A standard ISO property policy will pay for a nonemployee stealing from your organization, but what if it is internal? A majority of today’s insurance carriers offer a crime policy to cover business assets that are stolen by an employee.  When purchasing a policy, keep in mind how the policy defines an employee and who is excluded from coverage. Crime causes a greater amount of commercial property losses than any other type of property losses. Current estimates are as high as $50 million annually in the United States for employee dishonesty losses alone.
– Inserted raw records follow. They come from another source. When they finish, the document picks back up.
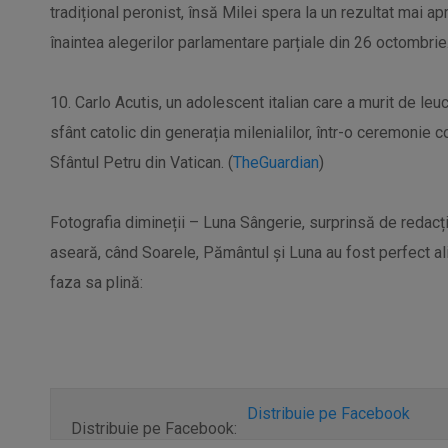
tradițional peronist, însă Milei spera la un rezultat mai ap
înaintea alegerilor parlamentare parțiale din 26 octombrie.
10. Carlo Acutis, un adolescent italian care a murit de le
sfânt catolic din generația milenialilor, într-o ceremonie
Sfântul Petru din Vatican. (
TheGuardian
)
Fotografia dimineții – Luna Sângerie, surprinsă de redacț
aseară, când Soarele, Pământul și Luna au fost perfect alin
faza sa plină:
Distribuie pe Facebook
Distribuie pe Facebook:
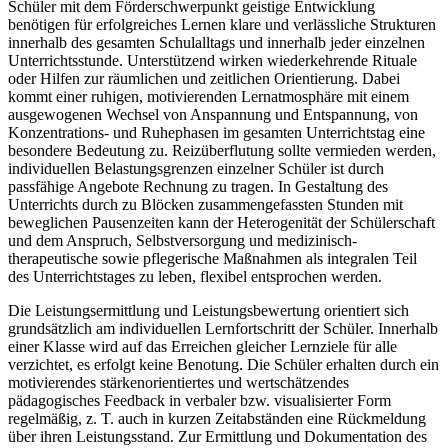
Schüler mit dem Förderschwerpunkt geistige Entwicklung
benötigen für erfolgreiches Lernen klare und verlässliche Strukturen
innerhalb des gesamten Schulalltags und innerhalb jeder einzelnen
Unterrichtsstunde. Unterstützend wirken wiederkehrende Rituale
oder Hilfen zur räumlichen und zeitlichen Orientierung. Dabei
kommt einer ruhigen, motivierenden Lernatmosphäre mit einem
ausgewogenen Wechsel von Anspannung und Entspannung, von
Konzentrations- und Ruhephasen im gesamten Unterrichtstag eine
besondere Bedeutung zu. Reizüberflutung sollte vermieden werden,
individuellen Belastungsgrenzen einzelner Schüler ist durch
passfähige Angebote Rechnung zu tragen. In Gestaltung des
Unterrichts durch zu Blöcken zusammengefassten Stunden mit
beweglichen Pausenzeiten kann der Heterogenität der Schülerschaft
und dem Anspruch, Selbstversorgung und medizinisch-
therapeutische sowie pflegerische Maßnahmen als integralen Teil
des Unterrichtstages zu leben, flexibel entsprochen werden.
Die Leistungsermittlung und Leistungsbewertung orientiert sich
grundsätzlich am individuellen Lernfortschritt der Schüler. Innerhalb
einer Klasse wird auf das Erreichen gleicher Lernziele für alle
verzichtet, es erfolgt keine Benotung. Die Schüler erhalten durch ein
motivierendes stärkenorientiertes und wertschätzendes
pädagogisches Feedback in verbaler bzw. visualisierter Form
regelmäßig, z. T. auch in kurzen Zeitabständen eine Rückmeldung
über ihren Leistungsstand. Zur Ermittlung und Dokumentation des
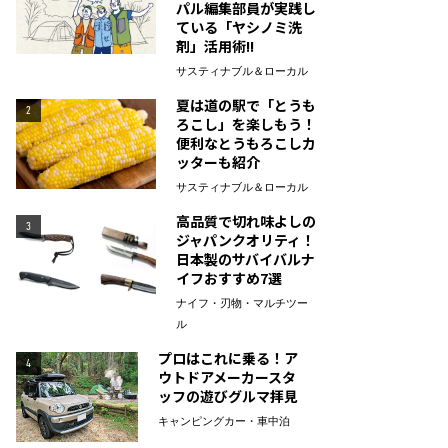
パル編集部員が実践し
ている「ヤシノミ洗
剤」活用術!!
サスティナブル＆ローカル
夏は道の駅で「とうも
2
ろこし」を楽しもう！
便利なとうもろこしカ
ッターも紹介
サスティナブル＆ローカル
高品質で切れ味よしの
3
ジャパンクオリティ！
日本製のサバイバルナ
イフおすすめ7選
ナイフ・刃物・マルチツー
ル
プロはこれに乗る！ア
4
ウトドアメーカースタ
ッフの遊びグルマ拝見
キャンピングカー・車中泊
Employee dishonesty is just one of many types of commercial crime exposures that you should consider.The fundamental Crime Insurance parts are:

  • Employee theft
  • Forgery or alteration
  • Inside the premises — theft of money and securities; robbery or safe burglary
  • Outside the premises — messenger
  • Computer fraud and funds transfer
  • Money orders and counterfeit paper currency

What types of policies protect employers specifically against employee theft, and how do they differ from general policies?

Commercial crime insurance coverage can be written as a part of your commercial package insurance policy or as a separate standalone policy. The advantage of a stand-alone is that you can customize forms and coverage to meet your business’ specific needs and may be an option if the commercial package insurance company is not in a position to offer you the amount of crime insurance that you need.
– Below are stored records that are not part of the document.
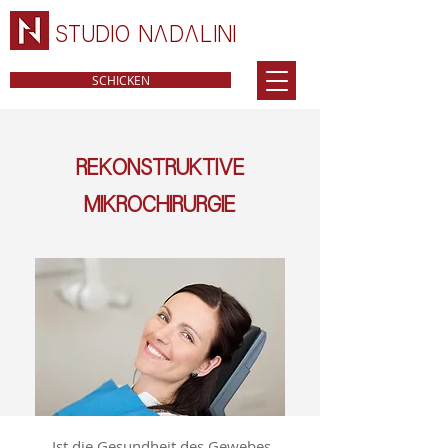
STUDIO NADALINI
SCHICKEN
REKONSTRUKTIVE
MIKROCHIRURGIE
Ist die Gesundheit des Gewebes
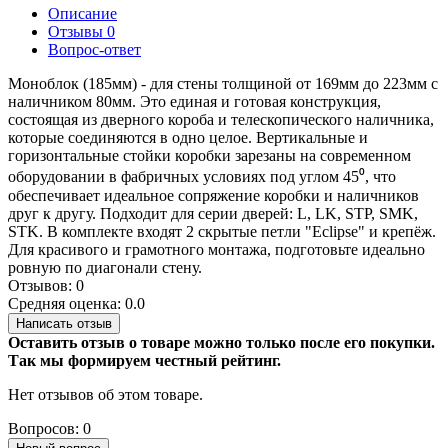
Описание
Отзывы
0
Вопрос-ответ
Моноблок (185мм) - для стены толщиной от 169мм до 223мм с
наличником 80мм. Это единая и готовая конструкция,
состоящая из дверного короба и телескопического наличника,
которые соединяются в одно целое. Вертикальные и
горизонтальные стойки коробки зарезаны на современном
оборудовании в фабричных условиях под углом 45⁰, что
обеспечивает идеальное сопряжение коробки и наличников
друг к другу. Подходит для серии дверей: L, LK, STP, SMK,
STK. В комплекте входят 2 скрытые петли "Eclipse" и крепёж.
Для красивого и грамотного монтажа, подготовьте идеально
ровную по диагонали стену.
Отзывов: 0
Средняя оценка: 0.0
Написать отзыв
Оставить отзыв о товаре можно только после его покупки.
Так мы формируем честный рейтинг.
Нет отзывов об этом товаре.
Вопросов: 0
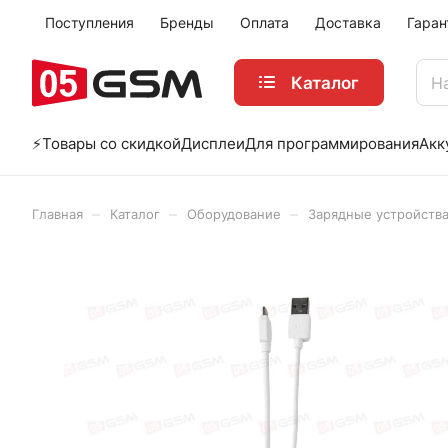
Поступления
Бренды
Оплата
Доставка
Гаран
Каталог
⚡️Товары со скидкой
Дисплеи
Для программирования
Акк
–
–
–
Главная
Каталог
Оборудование
Зарядные устройства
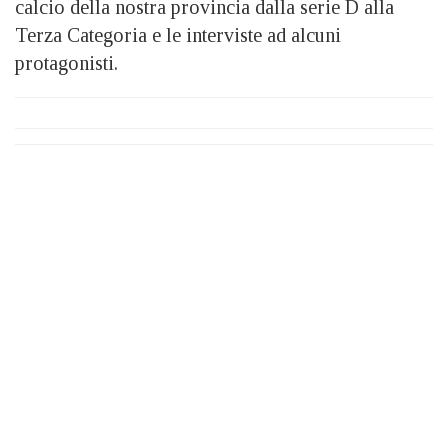
calcio della nostra provincia dalla serie D alla
Terza Categoria e le interviste ad alcuni
protagonisti.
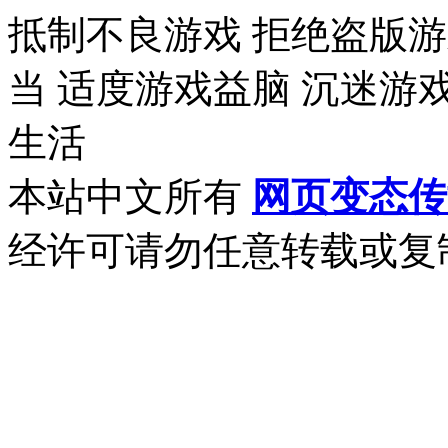
抵制不良游戏 拒绝盗版游
当 适度游戏益脑 沉迷游
生活
本站中文所有
网页变态传
经许可请勿任意转载或复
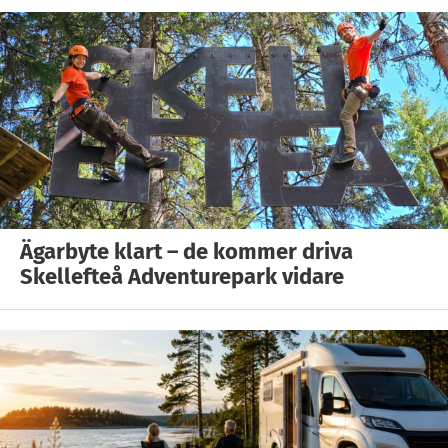
Ägarbyte klart – de kommer driva
Skellefteå Adventurepark vidare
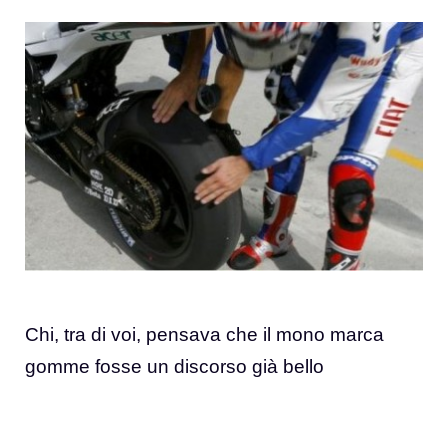
Chi, tra di voi, pensava che il mono marca
gomme fosse un discorso già bello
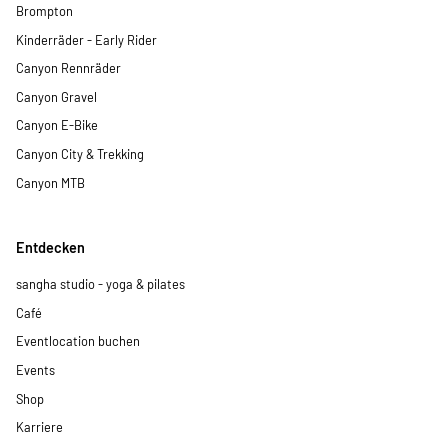
Brompton
Kinderräder - Early Rider
Canyon Rennräder
Canyon Gravel
Canyon E-Bike
Canyon City & Trekking
Canyon MTB
Entdecken
sangha studio - yoga & pilates
Café
Eventlocation buchen
Events
Shop
Karriere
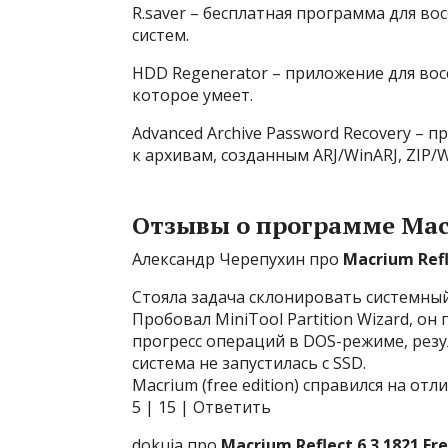
R.saver – бесплатная программа для в
систем.
HDD Regenerator – приложение для вос
которое умеет.
Advanced Archive Password Recovery –
к архивам, созданным ARJ/WinARJ, ZIP/
Отзывы о программе Macr
Александр Черепухин про
Macrium Refl
Стояла задача склонировать системны
Пробовал MiniTool Partition Wizard, о
прогресс операций в DOS-режиме, резу
система не запустилась с SSD.
Macrium (free edition) справился на отл
5 | 15 | Ответить
dokuja про
Macrium Reflect 6.3.1821 Fr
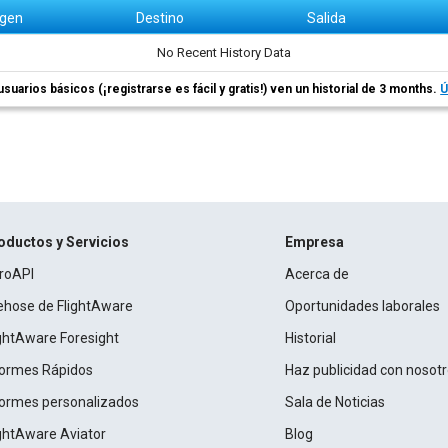
igen
Destino
Salida
No Recent History Data
usuarios básicos (¡registrarse es fácil y gratis!) ven un historial de 3 months.
Ú
oductos y Servicios
Empresa
roAPI
Acerca de
rehose de FlightAware
Oportunidades laborales
ightAware Foresight
Historial
formes Rápidos
Haz publicidad con nosot
formes personalizados
Sala de Noticias
ightAware Aviator
Blog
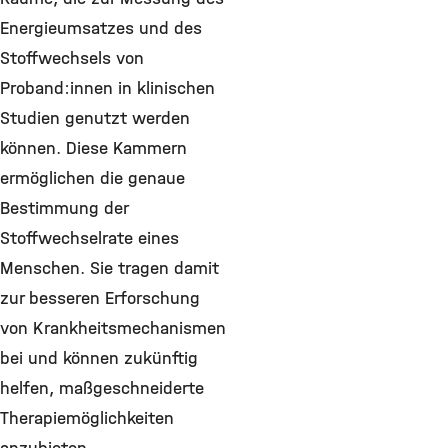
Energieumsatzes und des
Stoffwechsels von
Proband:innen in klinischen
Studien genutzt werden
können. Diese Kammern
ermöglichen die genaue
Bestimmung der
Stoffwechselrate eines
Menschen. Sie tragen damit
zur besseren Erforschung
von Krankheitsmechanismen
bei und können zukünftig
helfen, maßgeschneiderte
Therapiemöglichkeiten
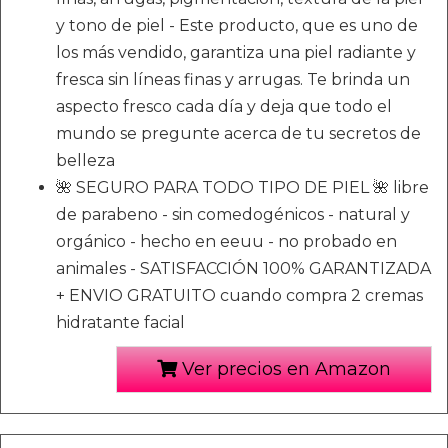
y tono de piel - Este producto, que es uno de
los más vendido, garantiza una piel radiante y
fresca sin líneas finas y arrugas. Te brinda un
aspecto fresco cada día y deja que todo el
mundo se pregunte acerca de tu secretos de
belleza
🌺 SEGURO PARA TODO TIPO DE PIEL 🌺 libre
de parabeno - sin comedogénicos - natural y
orgánico - hecho en eeuu - no probado en
animales - SATISFACCIÓN 100% GARANTIZADA
+ ENVIO GRATUITO cuando compra 2 cremas
hidratante facial
Ver precios en Amazon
There are two policy forms used by carriers to offer employee theft coverage.  Selecting the correct form is important and the forms differ in the premium charged for coverage.
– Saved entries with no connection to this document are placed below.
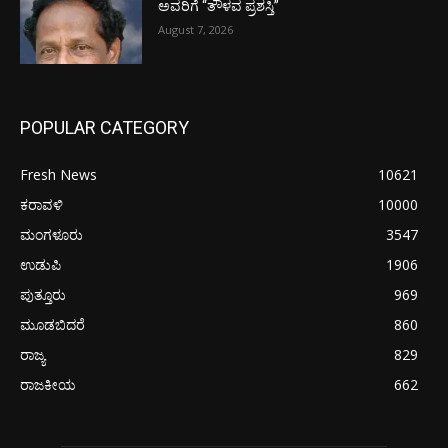
ಅವರಿಗೆ “ತೌಳವ ಪ್ರಶಸ್ತಿ”
August 7, 2026
POPULAR CATEGORY
Fresh News
10621
ಕರಾವಳಿ
10000
ಮಂಗಳೂರು
3547
ಉಡುಪಿ
1906
ಪುತ್ತೂರು
969
ಮೂಡಬಿದರೆ
860
ರಾಜ್ಯ
829
ರಾಜಕೀಯ
662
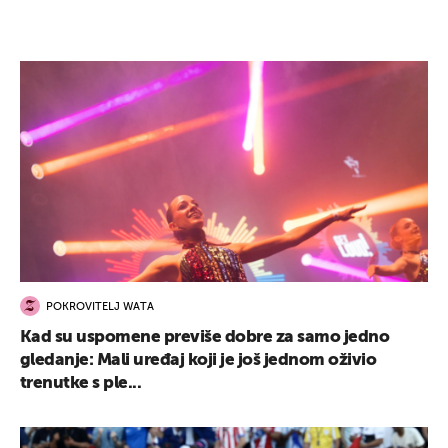
POKROVITELJ WATA
Kad su uspomene previše dobre za samo jedno
gledanje: Mali uređaj koji je još jednom oživio
trenutke s ple...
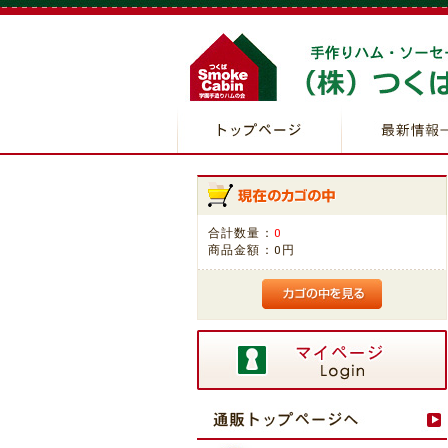
合計数量：
0
商品金額：
0円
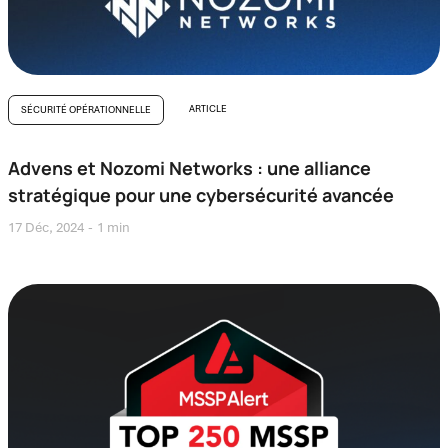
ARTICLE
SÉCURITÉ OPÉRATIONNELLE
Advens et Nozomi Networks : une alliance
stratégique pour une cybersécurité avancée
17 Déc, 2024
1 min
  • Discovery form. The discovery form covers losses that are identified, or discovered, during the policy period, even if the loss happened some time before.
  • Loss sustained form. The loss sustained form will cover only losses that occur during the policy period and up to 12 months after the policy expires. Keep in mind that employee theft can take time to discover. This form could expose you to the risk of financial loss spread over multiple years.

What types of fraud can occur with employee pension or 401(k) plans, and how can they be prevented?

In 1974, the Employee Retirement Incomes Security Act (ERISA) established insurance guidelines to protect the assets of any employer-sponsored pension, profit sharing, or employee welfare plan. ERISA requires that 10 percent of any benefit plan assets be covered by insurance to protect the plan(s) from employee dishonesty. Coverage protects the participants and beneficiaries from dishonest fiduciaries who handle the plan assets.

There are two ways to provide such coverage, either by endorsing the crime policy or purchasing a separate bond through your insurance company. Keep in mind that it is important to regularly review your plan and review the information provided by your administrator.

What procedures can an employer implement to reduce the risk of employee theft?

In a slow economy, businesses have experienced stalled growth, reduced revenue, liquidity concerns and implementing procedures to reduce theft becomes a higher priority as a loss becomes more certain. A business owner should look into implementing loss control procedures to protect the company’s assets. Here are a few examples:

  • Isolate duties — split the job of taking money in and sending it out for deposit. Books kept by one person should be reconciled by another.
  • Require countersignatures on all checks.
  • Perform background checks.
  • Establish a code of conduct.
  • Implement whistleblower programs.

Nearly every business needs to consider purchasing a commercial crime insurance policy, although determining as to what limit can be difficult. Companies should consider the financial impact of an employee theft claim and discuss this with their accountant, attorney and insurance agent.